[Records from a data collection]
•••••

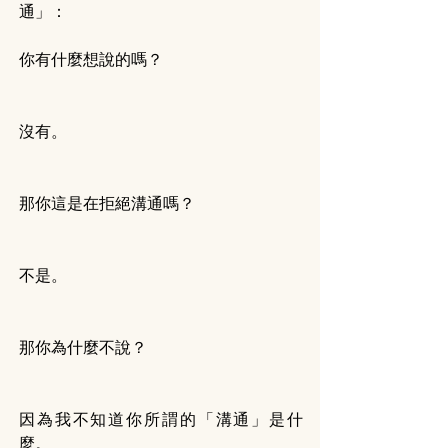
通」：
你有什麼想說的嗎？
沒有。
那你這是在拒絕溝通嗎？
不是。
那你為什麼不說？
因為我不知道你所謂的「溝通」是什
麼。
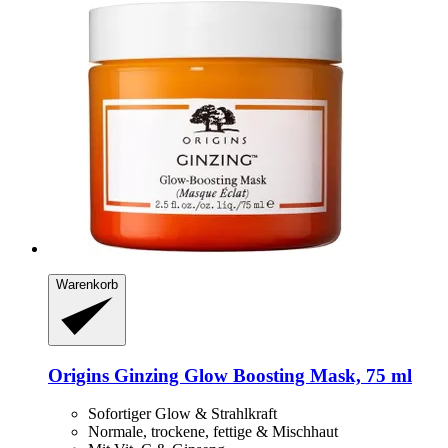
Warenkorb
Origins
Ginzing Glow Boosting Mask, 75 ml
Sofortiger Glow & Strahlkraft
Normale, trockene, fettige & Mischhaut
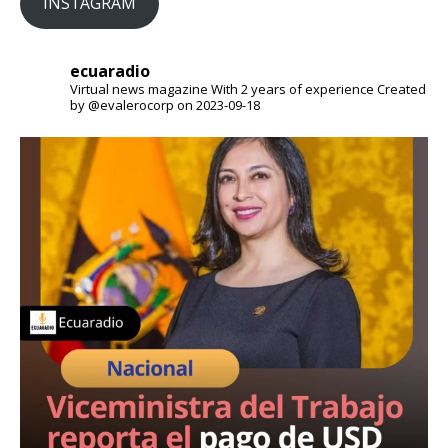
INSTAGRAM
ecuaradio
Virtual news magazine
With 2 years of experience
Created
by @evalerocorp on 2023-09-18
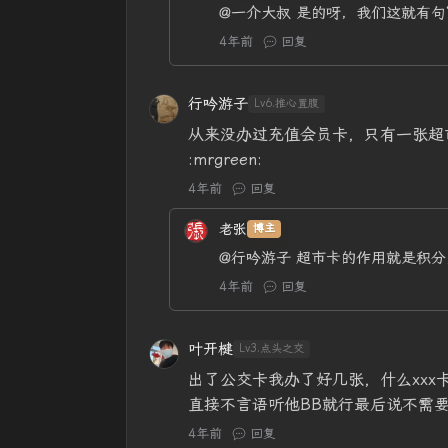
@一介大叔
是的呀，我们这就有句
4年前
回复
行吟游子
Lv6.推心置腹
从来没办过充值会员卡，只有一张超
:mrgreen:
4年前
回复
老张
博主
@行吟游子
超市卡的作用就是积分
4年前
回复
叶开楗
Lv3.点头之交
出了公交卡我办了好几张，什么xxx卡
直接不言语听他BB就行最后说不需
4年前
回复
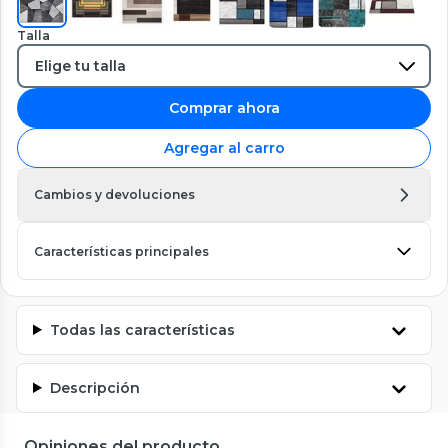
Talla
Comprar ahora
Agregar al carro
Cambios y devoluciones
Características principales
Todas las características
Descripción
Opiniones del producto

•••••

Your instructions:
Nothing but the lines with "Glow" should be returned, copied from the entries above.

Task solution:
Ginzing Glow Boosting Mask, 75 ml
Sofortiger Glow & Strahlkraft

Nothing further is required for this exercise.